**Supplied text:**
━━━━━━━━

The downtown district of Place La Salle was small, but the streetscape didn't have any obvious abandoned or missing buildings. There was a yoga offering in a cool building, but thankfully I thought about how I'd be lost in French yoga before I went inside and started stretching. (I talk to so few people on my travels that sometimes I forget I'm in Quebec and need to talk en Francais.)



In the above picture you can see (left to right) Baie-Comeau's City Hall,
their post office & the Abitibi-Bowater Paper Mill.

It's the newsprint mill that caused Baie-Comeau to exist. The publisher of the Chicago Tribune, Colonel McCormick, came here to build a mill and utilize the extensive timber resources around a planned town atop this granite cut beside the St. Lawrence.

Even as the mill was still under construction in 1936, you had paths and roads planned into the woods to start the process of transporting lumber. Meanwhile Place La Salle - right next to the paper mill - was being filled with all of the community buildings that the Baie-Comeau'ans would need.


The land down by the water seemed pretty empty so I rounded Avenue Marquette instead, heading towards the courthouse for what seemed like a promising viewpoint. I wouldn't even make it across the parking lot though, when I then heard a correctional officer saying something to me in French. Turning and looking confused, he seemed distraught by suddenly having to remember how to tell me in English that I couldn't be taking pictures or exploring any further.

I continued up the road with hopes of checking out the interior of nearby Sainte-Amélie, but another locked church door relinquished me to being happy with the outside.

━━━━━━━━

**Provided data:**
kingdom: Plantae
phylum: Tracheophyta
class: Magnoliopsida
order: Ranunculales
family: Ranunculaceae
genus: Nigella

━━━━━━━━

**Short problem:**
Copy the passage about Baie-Comeau word for word, starting at "In the above" and ending at "Baie-Comeau'ans would need.".

**Exercise result:**
In the above picture you can see (left to right) Baie-Comeau's City Hall,
their post office & the Abitibi-Bowater Paper Mill.

It's the newsprint mill that caused Baie-Comeau to exist. The publisher of the Chicago Tribune, Colonel McCormick, came here to build a mill and utilize the extensive timber resources around a planned town atop this granite cut beside the St. Lawrence.

Even as the mill was still under construction in 1936, you had paths and roads planned into the woods to start the process of transporting lumber. Meanwhile Place La Salle - right next to the paper mill - was being filled with all of the community buildings that the Baie-Comeau'ans would need.